Insiders to Politico: Kamala Harris's office is dysfunctional, abusive, "not healthy"

AP Photo/Jacquelyn Martin

Intriguing, and not the first time a major newspaper has dropped a scoop about how unhappy and poorly managed a Harris-led organization is.

But the spiciest quotes here are vague, with no supporting details. Is Harris’s office really “abusive” or have ex-staffers resorted to exaggeration because they have axes to grind?

Harris herself isn’t even the subject of the loudest complaints. That would be Tina Flournoy, her chief of staff, who’s worked in Democratic politics for years and used to manage access to Bill Clinton. The chief’s role is to perform gatekeeping for the VP; the knock on Flournoy is that she’s too zealous in her role, making it hard for VIPs to get Harris on the phone. It sounds like Flournoy can be hard on underlings too, which is nothing new for D.C. and has led some of her defenders to wonder if she’s being singled out for imperiousness because she’s a black woman.

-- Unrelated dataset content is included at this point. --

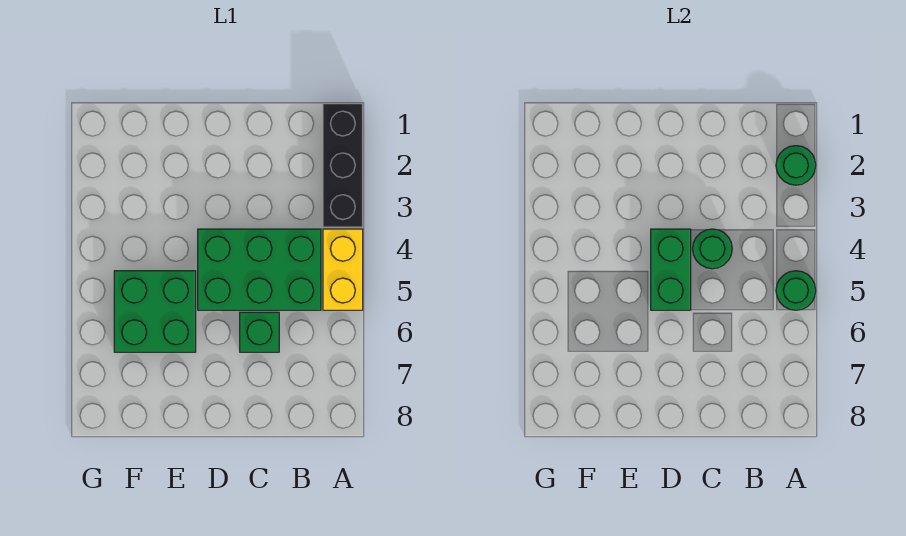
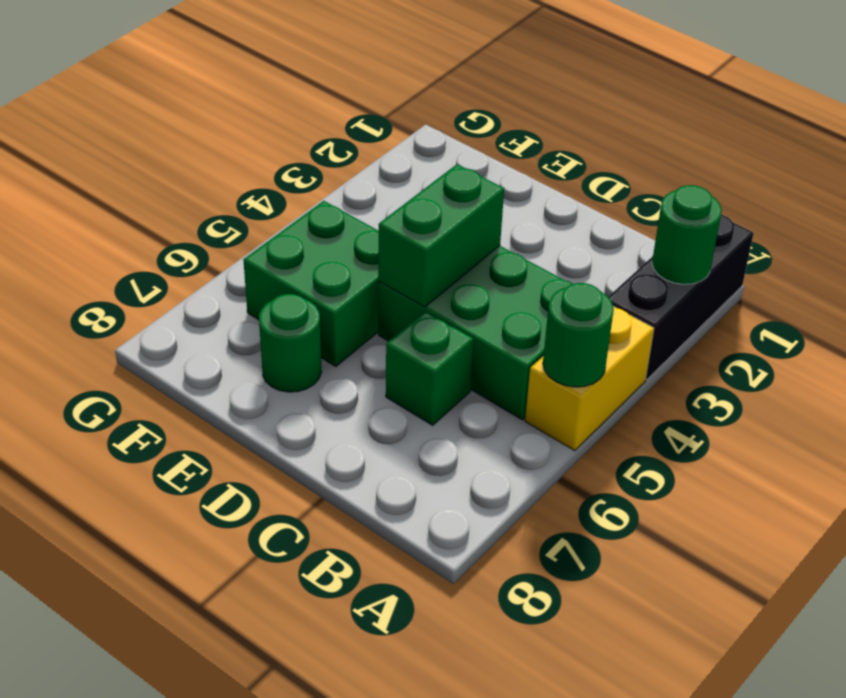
green 1x1 round brick [693,229,732,269] -> green 1x1 round brick moved to [259,294,322,392]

Still, this makes twice in two years that a political operation with Kamala Harris in charge has allegedly been rife with morale problems and weak leadership. Something new for the ol’ 2024 resume to go along with her haplessness in handling the border crisis.

In interviews, 22 current and former vice presidential aides, administration officials and associates of Harris and Biden described a tense and at times dour office atmosphere. Aides and allies said Flournoy, in an apparent effort to protect Harris, has instead created an insular environment where ideas are ignored or met with harsh dismissals and decisions are dragged out. Often, they said, she refuses to take responsibility for delicate issues and blames staffers for the negative results that ensue.

While much of the ire is aimed at Harris’ chief, two administration officials said the VP herself also bears responsibility for the way her office is run. “It all starts at the top,” said one of the administration officials, who like others requested anonymity to be able to speak candidly about a sensitive matter.

“People are thrown under the bus from the very top, there are short fuses and it’s an abusive environment,” said another person with direct knowledge of how Harris’ office is run. “It’s not a healthy environment and people often feel mistreated. It’s not a place where people feel supported but a place where people feel treated like s—.”

The morale level for current Harris staffers is “rough” and in many ways similar to the failed presidential campaign and her Senate office, according to the former Senate aide, who is in touch with current Harris staffers.

Yesterday CNBC published a story about “several longtime political and business world allies” of Harris who are having trouble getting in touch with her thanks to Flournoy despite their support for her various state and national candidacies. Again, you wonder how many of the reports of “dysfunction” are the result of big egos exacting a little revenge through the press because they haven’t felt as soothed as they might like lately.

But then you think back to this NYT pre-mortem of Harris’s failing presidential campaign in late 2019 and wonder if the problem isn’t Flournoy or self-important donors but Harris herself. The Times made the case that the campaign was bitterly split between two camps, one led by her sister and campaign chairman Maya Harris, the other by her campaign manager Juan Rodriguez, with Harris unwilling or unable to resolve the dispute. “In one instance after another, Ms. Harris and her closest advisers made flawed decisions about which states to focus on, issues to emphasize and opponents to target, all the while refusing to make difficult personnel choices to impose order on an unwieldy campaign, according to more than 50 current and former campaign staff members and allies,” the paper reported. A common thread between the campaign and her current office in the White House is poor lines of communication, if Politico is to be believed. But the two aren’t perfectly similar: If the campaign’s problem was that a house divided between Maya Harris and Rodriguez couldn’t stand, the problem with the VP’s office seems to be the opposite, that Flournoy rules with an iron fist.

There may be a common reason for poor morale in both operations, though — bad strategy by Harris herself. Read the Times piece to revisit some of her blunders in 2019 during the primary campaign, then reflect on the fact that she’s now been tasked with “solving” one of the most intractable policy quagmires that the United States faces in immigration. Maybe she felt she wasn’t in a position to tell Biden no when he asked her to take charge of the border crisis but she should have probably resisted — if not for her own sake then for the party’s, since she may well end up at the top of the ballot in 2024 and will now have to answer for the administration’s immigration failures. Harris has blundered within the parameters of her portfolio too, though, taking waaaaay too long to visit the border and blowing off Lester Holt’s question about it a few weeks ago. (According to Politico, her own staff were blindsided when she announced her trip to Texas, further evidence of bad communication.)

All of which is to say is that an office is bound to be unhappy when it’s flailing in its mission, a Harris specialty since 2019. Even if Flournoy were more relaxed in managing aides and there had been clearer lines of authority on the campaign, the fact is that staffers would have been stuck scrambling to clean up strategic and rhetorical messes made by their own boss. How is morale supposed to thrive in those circumstances?